* RAW DATA *

┌──

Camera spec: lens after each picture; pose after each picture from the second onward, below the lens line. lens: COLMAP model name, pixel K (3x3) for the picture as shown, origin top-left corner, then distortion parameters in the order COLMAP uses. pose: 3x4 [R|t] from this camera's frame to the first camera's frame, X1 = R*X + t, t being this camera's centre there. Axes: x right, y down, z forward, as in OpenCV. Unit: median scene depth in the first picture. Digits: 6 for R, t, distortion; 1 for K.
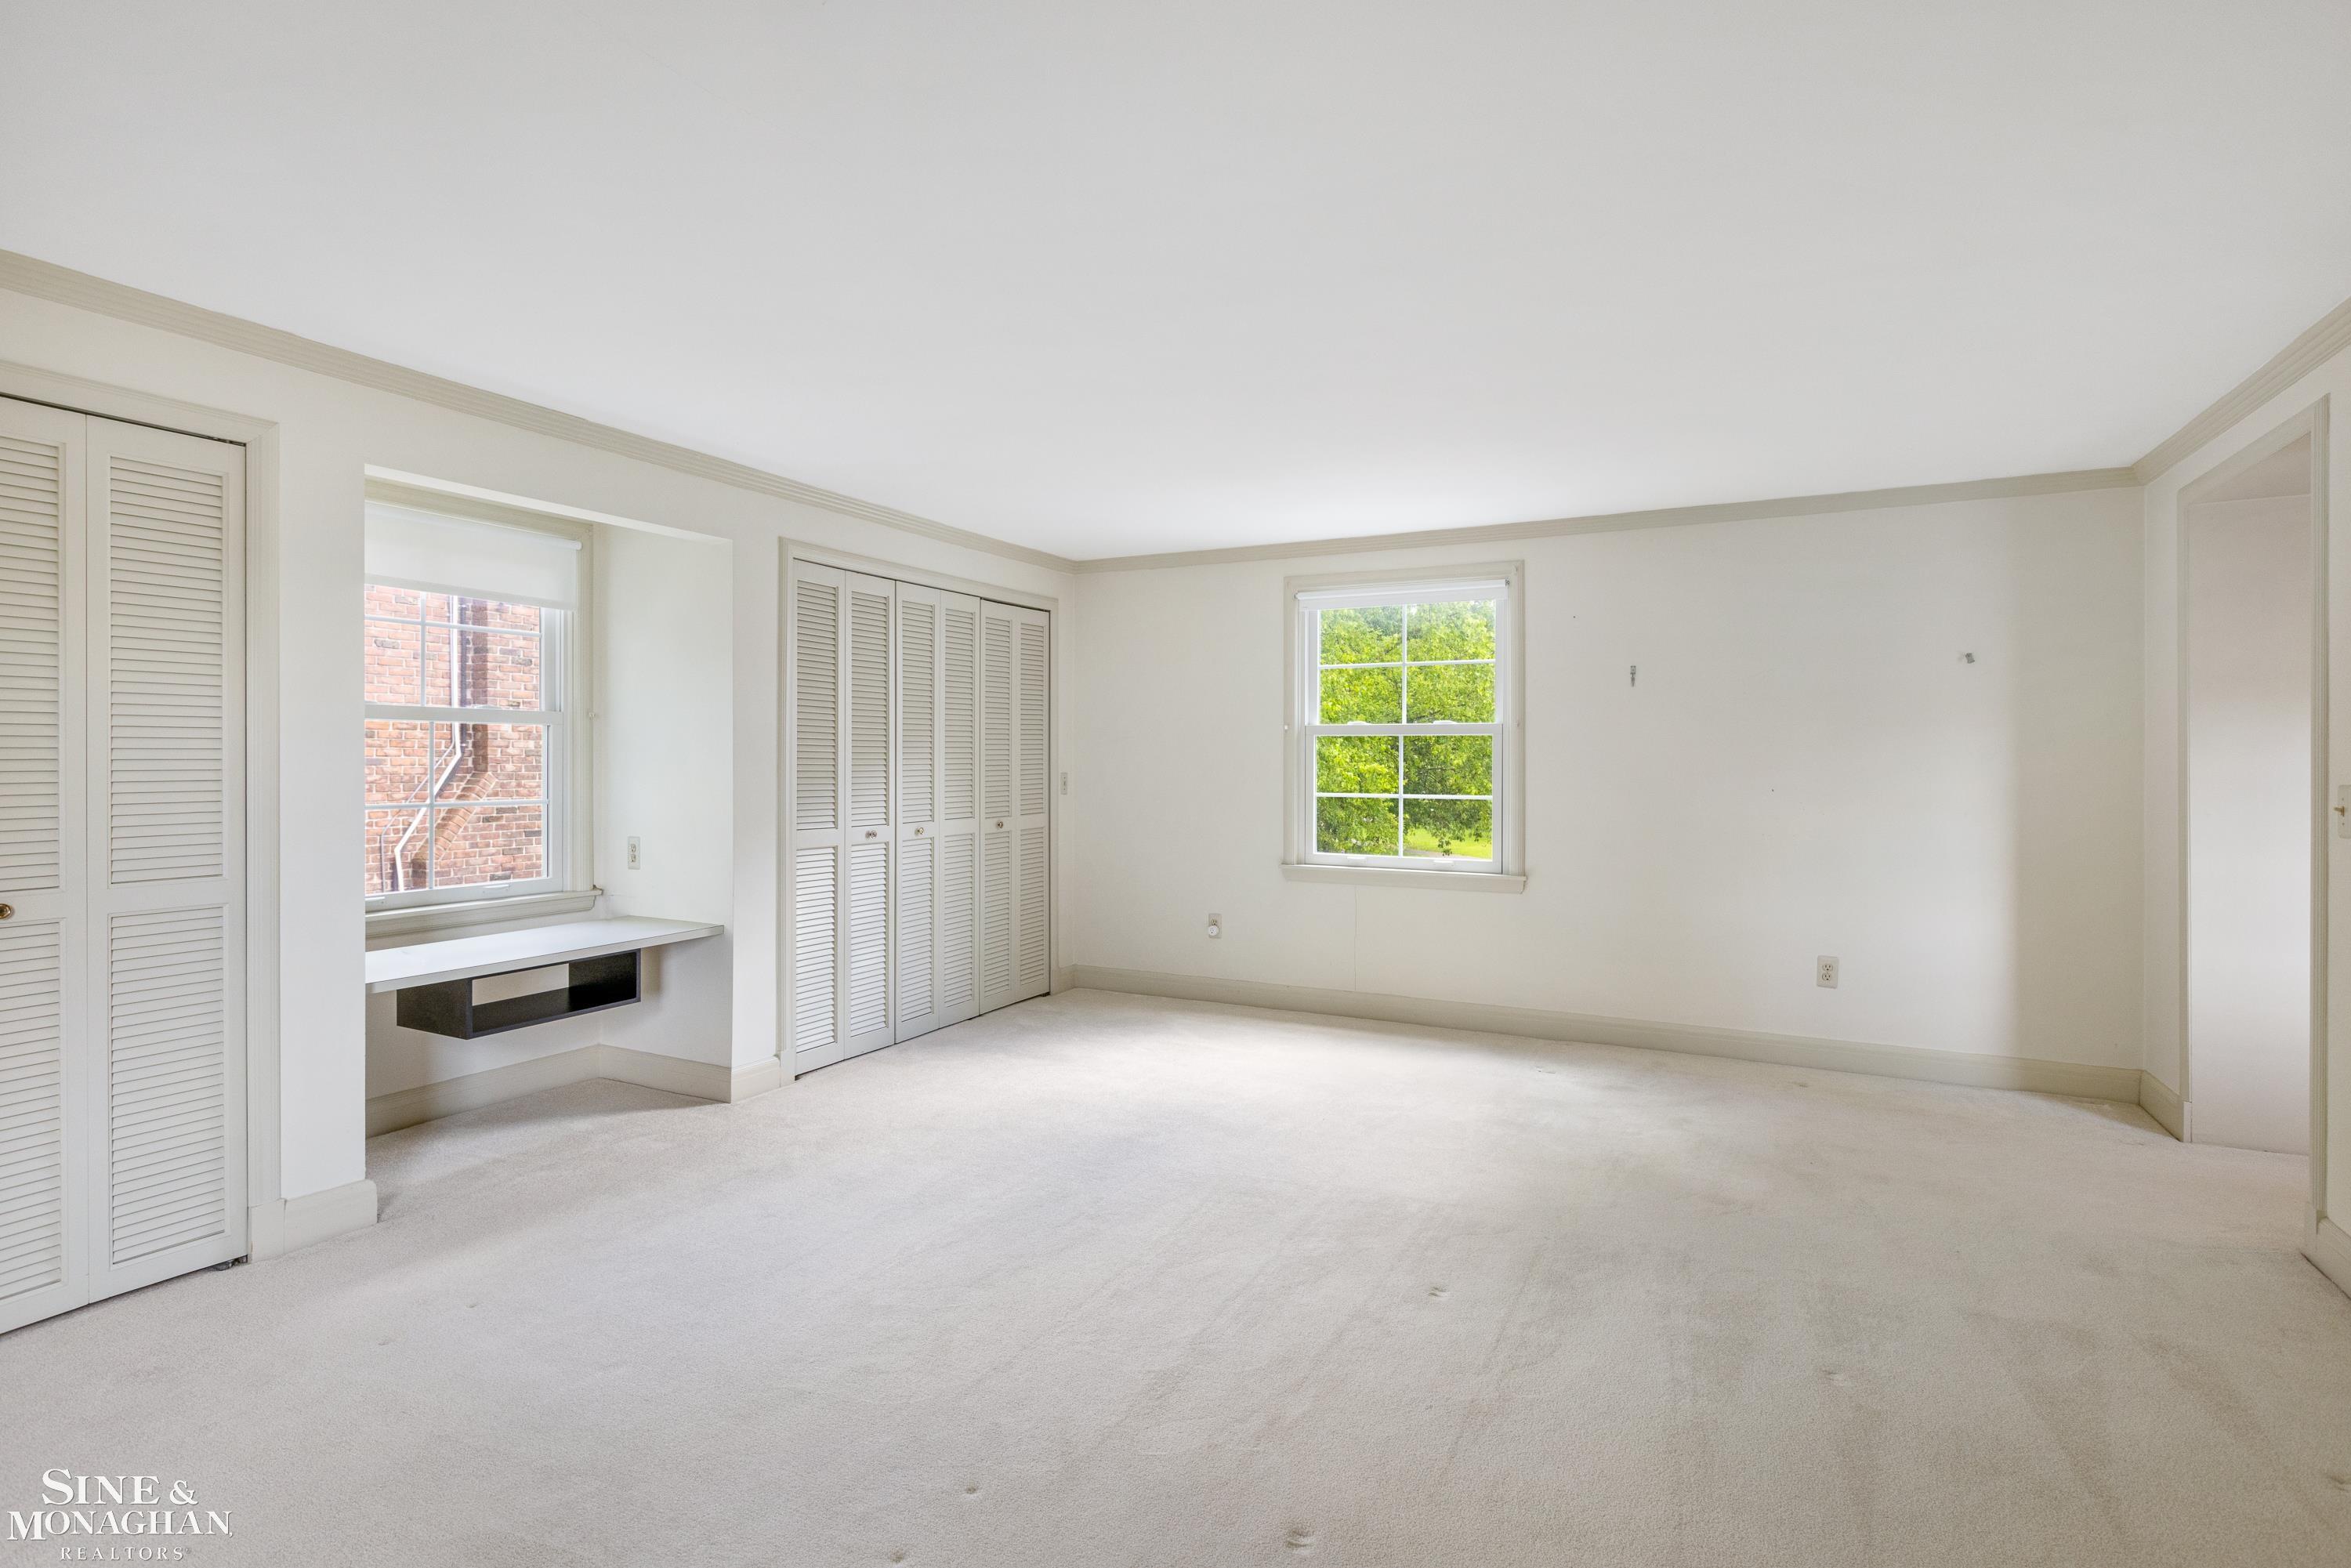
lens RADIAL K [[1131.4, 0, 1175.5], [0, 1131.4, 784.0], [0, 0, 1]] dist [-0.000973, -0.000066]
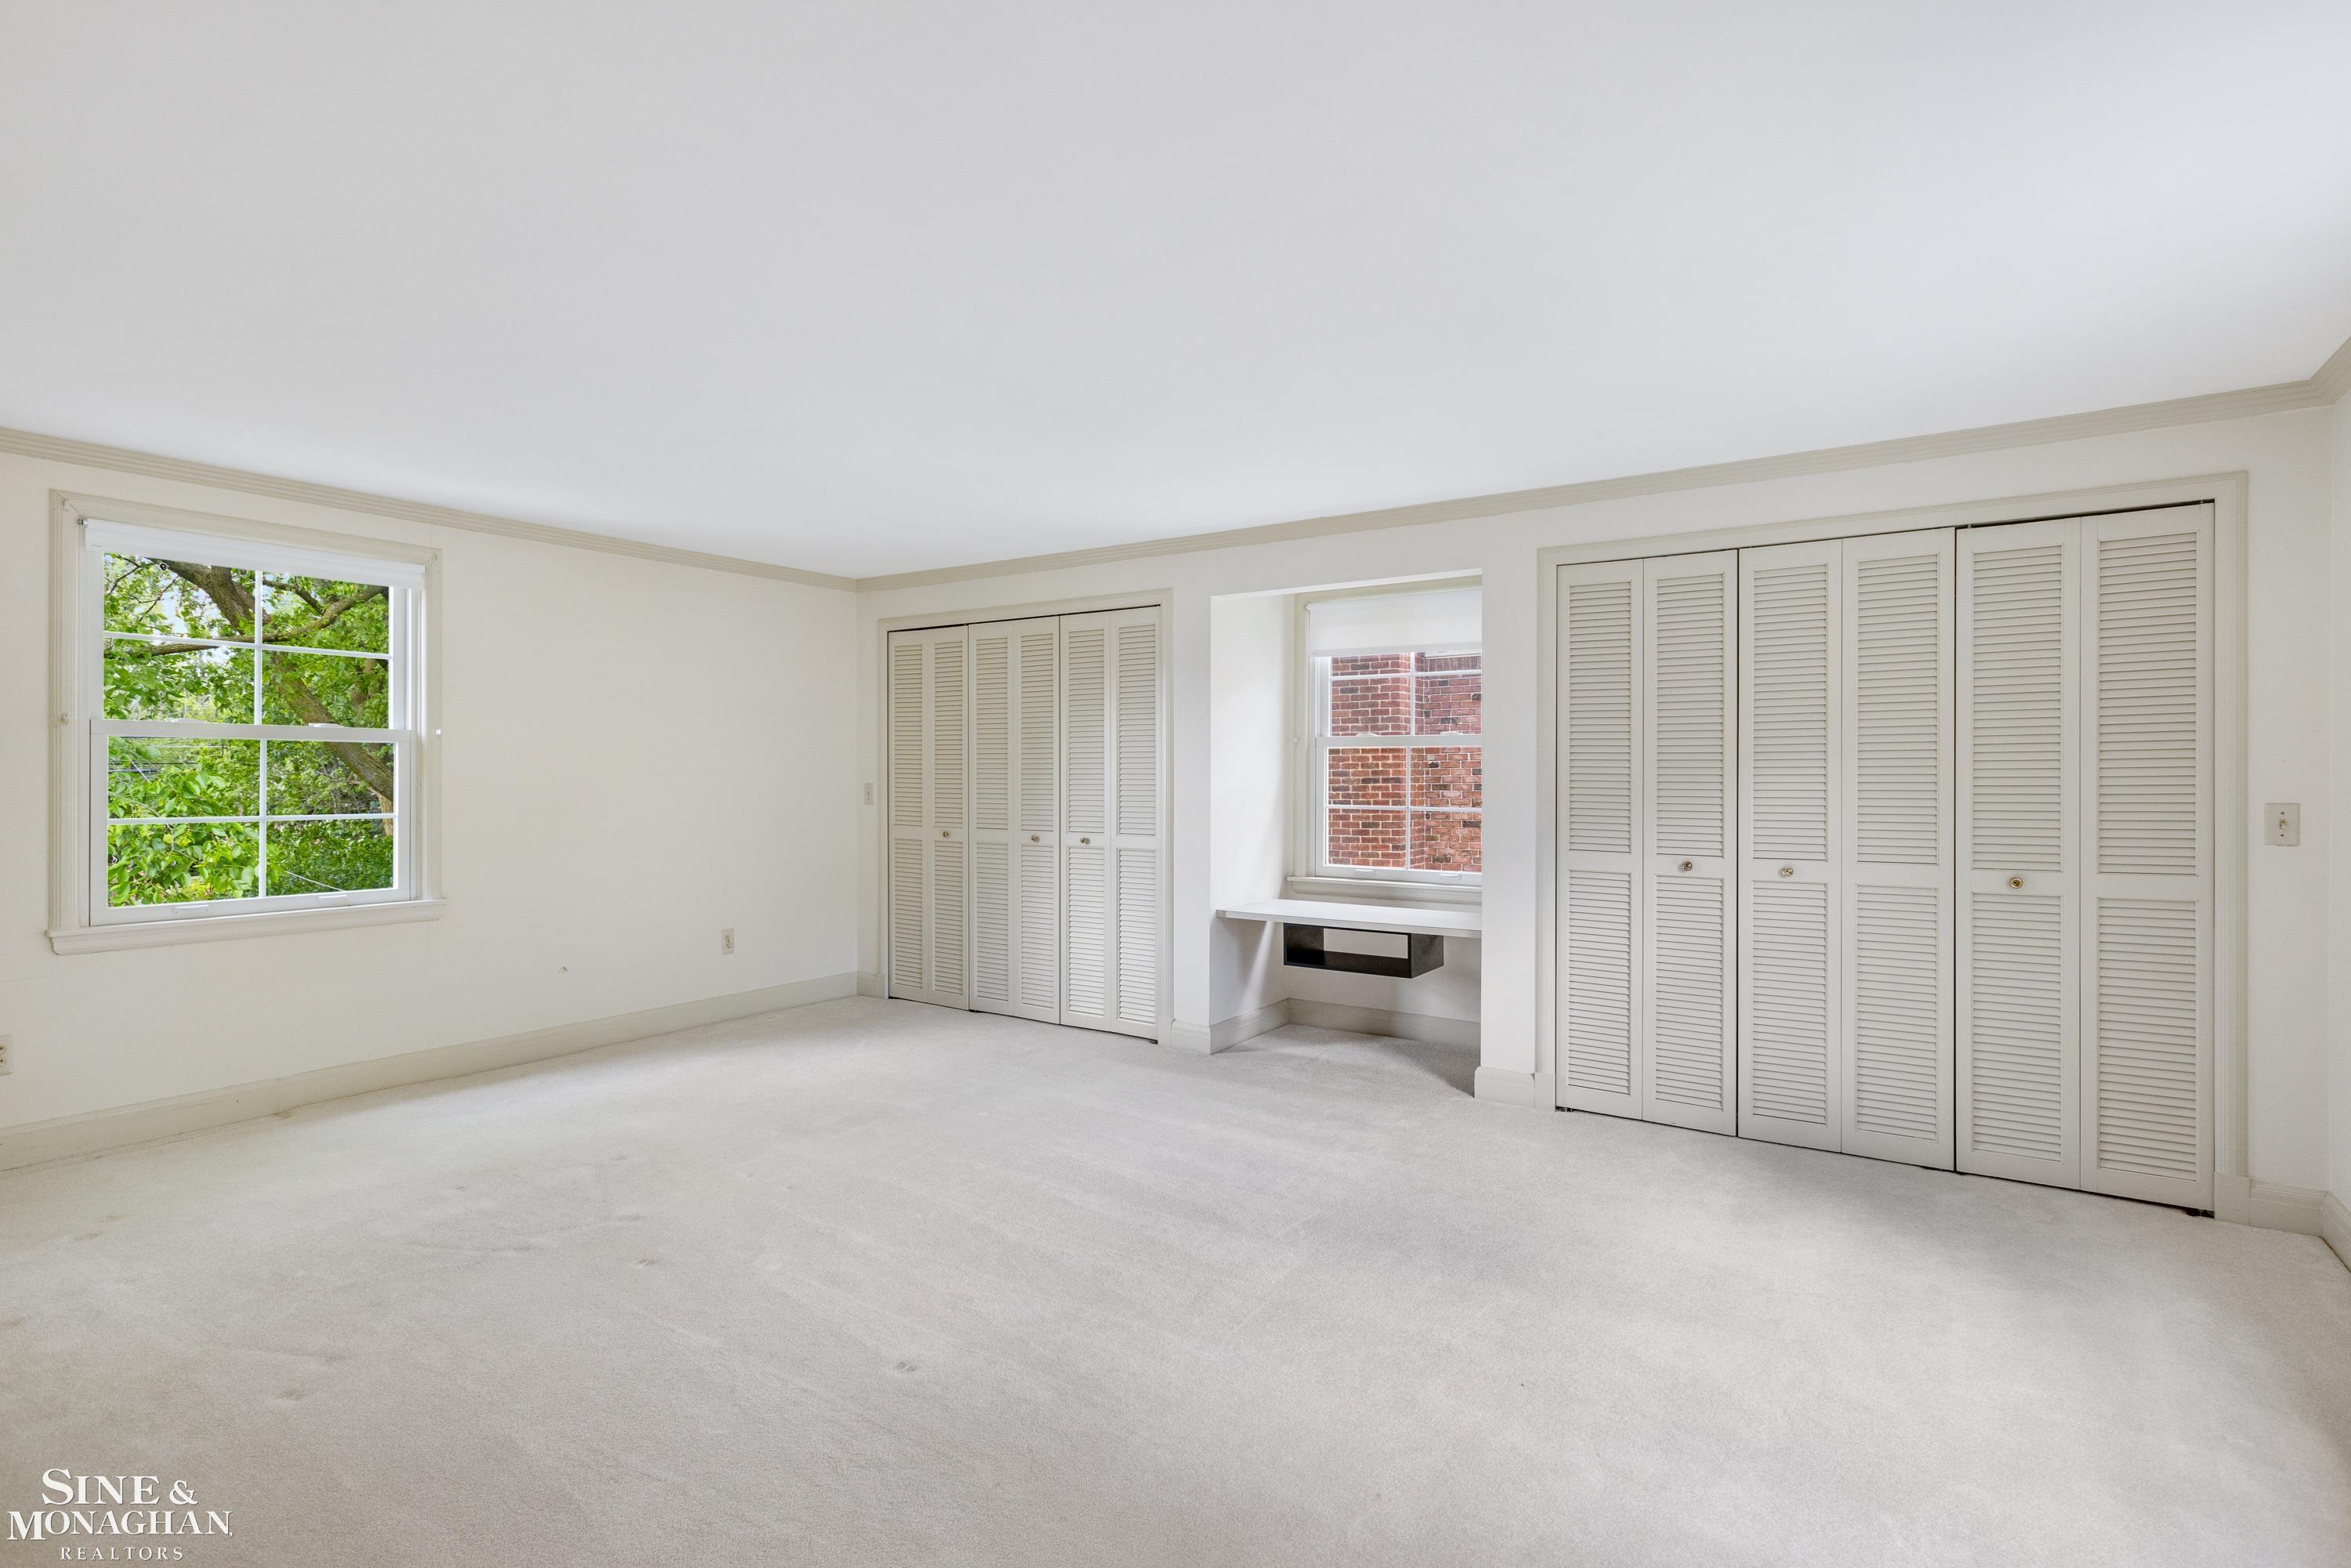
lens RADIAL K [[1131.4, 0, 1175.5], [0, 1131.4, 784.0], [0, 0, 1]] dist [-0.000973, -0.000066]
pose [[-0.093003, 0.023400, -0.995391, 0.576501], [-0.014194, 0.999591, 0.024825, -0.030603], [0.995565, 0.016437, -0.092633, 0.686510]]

└──

* TASK GOAL *
The listing is to be reproduced in full and exactly, except that its pictures are to be dropped.

* WRITTEN RESPONSE *
Camera spec: lens after each picture; pose after each picture from the second onward, below the lens line. lens: COLMAP model name, pixel K (3x3) for the picture as shown, origin top-left corner, then distortion parameters in the order COLMAP uses. pose: 3x4 [R|t] from this camera's frame to the first camera's frame, X1 = R*X + t, t being this camera's centre there. Axes: x right, y down, z forward, as in OpenCV. Unit: median scene depth in the first picture. Digits: 6 for R, t, distortion; 1 for K.
lens RADIAL K [[1131.4, 0, 1175.5], [0, 1131.4, 784.0], [0, 0, 1]] dist [-0.000973, -0.000066]
lens RADIAL K [[1131.4, 0, 1175.5], [0, 1131.4, 784.0], [0, 0, 1]] dist [-0.000973, -0.000066]
pose [[-0.093003, 0.023400, -0.995391, 0.576501], [-0.014194, 0.999591, 0.024825, -0.030603], [0.995565, 0.016437, -0.092633, 0.686510]]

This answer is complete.